ДВЕНАДЦАТЬ ОБРАЗЦОВ РИТОРИКИ

 
     
 

Посвящается В.Бауэру, который накормил меня обедом, и которому я обещал посвящение.

"Я уже упоминала. Такие штучки. Это такие усики, которыми можно защекотать до дурочки. Если, конечно, взяться". (Клара У.)

"Нет такого писателя-пустомели, который не нашел бы себе подобного читателя". (Иероним)

образец первый

Ввергаясь в сиесту или усыпляя твою бдительность, я соблюдал непреложный размер и очертание своего поведения, что позволяло мне участвовать к тебе, наводя медленную порчу, поэтизируя вялые склоки, склоняя тебя к безумию и великодушию, не влиянием и ученостью посвященного каменщика, но залпом раннего папоротника, учтивой меланхолией дракона, вызревающего в горле ночи. То есть всей своей сосудистой сердечностью. Иначе говоря, если бы мне не было все равно, то я смог бы привить тебе искреннее безразличие, истинную апатию безрассудства, вероятно. Следствием намеренной хандры, точнее, ее искусственно изготовленным чучелом, стали твои безвольно раздвинутые ноги, с налетом чувствительной пыльцы, место, где спряталась ящерица, слепленная из молочного воска. Глаза свои ты прикрывала ладонью, как прикрывают их умершему любителю зрелищ, чье любопытство считается неприличным, тем более любопытство незаинтересованного. Но не только из опасения стать посмешищем пересмешников я отдалял то бережное прикосновение к твоему расцарапанному предплечью, когда яд обыкновенной лакрицы, похожий на разжиженное стекло, проникнет в путаницу твоих вен, и пасмурный ангел ослабит тебя внутри ветвей сердцебиения, и спотыкающийся зверь разбудит тебя криком оскопленной ревности.

образец второй

Самым трудоемким был упреждающий жест, жест безличного внимания, беглый росчерк тлетворной свободы, брачный вензель скорпиона, помраченного в атакующем воодушевлении; вкус к скупой графике терпения, пристрастие к собственному вкусу. Во всяком случае, это была не столько эксцентричная благодать мизантропии, сколько достаточный повод симулировать собственные свойства: быть тем, кем должен быть другой, будь им я.
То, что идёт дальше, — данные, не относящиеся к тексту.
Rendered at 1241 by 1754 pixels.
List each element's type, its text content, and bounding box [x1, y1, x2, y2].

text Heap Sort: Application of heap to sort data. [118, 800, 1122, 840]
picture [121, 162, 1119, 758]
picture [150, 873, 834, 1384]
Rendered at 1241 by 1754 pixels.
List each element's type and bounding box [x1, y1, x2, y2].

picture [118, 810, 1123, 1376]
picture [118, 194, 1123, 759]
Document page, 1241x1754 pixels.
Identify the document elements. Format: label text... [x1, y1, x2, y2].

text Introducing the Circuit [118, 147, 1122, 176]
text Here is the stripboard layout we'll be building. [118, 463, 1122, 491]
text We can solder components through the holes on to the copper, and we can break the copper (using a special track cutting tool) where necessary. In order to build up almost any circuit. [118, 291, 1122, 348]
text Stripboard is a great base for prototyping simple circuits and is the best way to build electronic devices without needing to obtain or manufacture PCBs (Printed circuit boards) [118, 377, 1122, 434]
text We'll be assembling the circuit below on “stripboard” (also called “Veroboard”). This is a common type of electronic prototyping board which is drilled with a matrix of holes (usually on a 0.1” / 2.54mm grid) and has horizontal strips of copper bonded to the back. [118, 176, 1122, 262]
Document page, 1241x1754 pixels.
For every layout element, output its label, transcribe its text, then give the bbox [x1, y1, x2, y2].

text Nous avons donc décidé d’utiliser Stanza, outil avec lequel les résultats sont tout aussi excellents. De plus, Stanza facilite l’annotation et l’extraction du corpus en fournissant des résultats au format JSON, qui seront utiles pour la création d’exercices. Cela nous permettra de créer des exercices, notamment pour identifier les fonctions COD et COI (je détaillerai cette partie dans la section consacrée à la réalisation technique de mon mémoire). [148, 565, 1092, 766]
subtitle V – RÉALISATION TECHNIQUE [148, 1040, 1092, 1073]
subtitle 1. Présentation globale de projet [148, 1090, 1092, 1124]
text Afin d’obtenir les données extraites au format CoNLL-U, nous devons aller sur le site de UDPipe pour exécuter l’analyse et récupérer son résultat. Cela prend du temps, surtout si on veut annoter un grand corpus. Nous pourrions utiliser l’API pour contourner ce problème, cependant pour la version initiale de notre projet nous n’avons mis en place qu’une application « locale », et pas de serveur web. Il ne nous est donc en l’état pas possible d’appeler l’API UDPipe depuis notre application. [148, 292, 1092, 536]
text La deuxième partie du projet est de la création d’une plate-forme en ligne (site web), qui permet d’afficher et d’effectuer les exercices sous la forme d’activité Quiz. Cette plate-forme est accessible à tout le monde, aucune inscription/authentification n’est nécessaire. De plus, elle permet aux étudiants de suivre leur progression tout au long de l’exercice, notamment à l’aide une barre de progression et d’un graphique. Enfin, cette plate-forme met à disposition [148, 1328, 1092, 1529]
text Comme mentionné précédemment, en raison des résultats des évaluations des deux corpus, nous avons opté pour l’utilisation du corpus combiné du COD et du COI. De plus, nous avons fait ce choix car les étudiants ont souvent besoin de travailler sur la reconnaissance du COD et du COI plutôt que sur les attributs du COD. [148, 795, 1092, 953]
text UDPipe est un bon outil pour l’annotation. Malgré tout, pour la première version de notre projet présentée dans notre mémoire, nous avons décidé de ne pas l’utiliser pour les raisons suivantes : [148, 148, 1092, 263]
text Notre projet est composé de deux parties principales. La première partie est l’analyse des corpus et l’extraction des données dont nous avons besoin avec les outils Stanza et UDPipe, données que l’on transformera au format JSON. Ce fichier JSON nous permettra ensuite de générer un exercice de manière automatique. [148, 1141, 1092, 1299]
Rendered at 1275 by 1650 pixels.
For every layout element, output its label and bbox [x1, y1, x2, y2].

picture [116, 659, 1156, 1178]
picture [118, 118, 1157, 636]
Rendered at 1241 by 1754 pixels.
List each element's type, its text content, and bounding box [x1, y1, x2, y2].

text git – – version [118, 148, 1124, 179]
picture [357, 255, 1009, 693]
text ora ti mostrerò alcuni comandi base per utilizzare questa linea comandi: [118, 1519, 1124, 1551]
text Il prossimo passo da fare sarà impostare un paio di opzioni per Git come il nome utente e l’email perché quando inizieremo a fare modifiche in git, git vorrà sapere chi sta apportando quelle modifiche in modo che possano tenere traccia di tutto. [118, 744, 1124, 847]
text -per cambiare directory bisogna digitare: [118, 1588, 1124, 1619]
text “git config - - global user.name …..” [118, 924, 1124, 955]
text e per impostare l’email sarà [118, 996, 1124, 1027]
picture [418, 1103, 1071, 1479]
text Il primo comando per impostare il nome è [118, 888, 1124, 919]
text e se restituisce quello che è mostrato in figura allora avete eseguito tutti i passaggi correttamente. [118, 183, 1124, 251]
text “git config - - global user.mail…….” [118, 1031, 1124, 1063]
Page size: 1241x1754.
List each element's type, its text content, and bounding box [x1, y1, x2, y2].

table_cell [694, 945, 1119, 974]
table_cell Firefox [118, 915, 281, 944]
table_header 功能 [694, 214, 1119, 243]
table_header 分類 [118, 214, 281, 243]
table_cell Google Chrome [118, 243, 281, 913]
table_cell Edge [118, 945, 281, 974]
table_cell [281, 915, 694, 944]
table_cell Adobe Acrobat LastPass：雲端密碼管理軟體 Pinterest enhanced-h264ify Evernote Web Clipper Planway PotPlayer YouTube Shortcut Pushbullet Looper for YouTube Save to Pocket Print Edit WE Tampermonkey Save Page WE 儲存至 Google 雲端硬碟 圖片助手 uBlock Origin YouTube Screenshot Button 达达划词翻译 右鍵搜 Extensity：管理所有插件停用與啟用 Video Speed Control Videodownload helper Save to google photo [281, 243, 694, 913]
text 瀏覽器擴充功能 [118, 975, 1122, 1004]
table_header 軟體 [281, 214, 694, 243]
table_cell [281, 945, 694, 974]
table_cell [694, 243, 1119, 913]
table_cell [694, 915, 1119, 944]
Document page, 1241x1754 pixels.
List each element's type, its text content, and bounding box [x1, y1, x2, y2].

В этой ритуализованной процессии не участвует никто и ничто, кроме пародирующей природу случая грамматики и щеголеватой орфографии нарциссизма, и, поскольку игнорируются неравенства сообщающихся смыслов, риск плагиаторства исключен, сама опасность воспринимается в стерильном виде, как багдадский вор.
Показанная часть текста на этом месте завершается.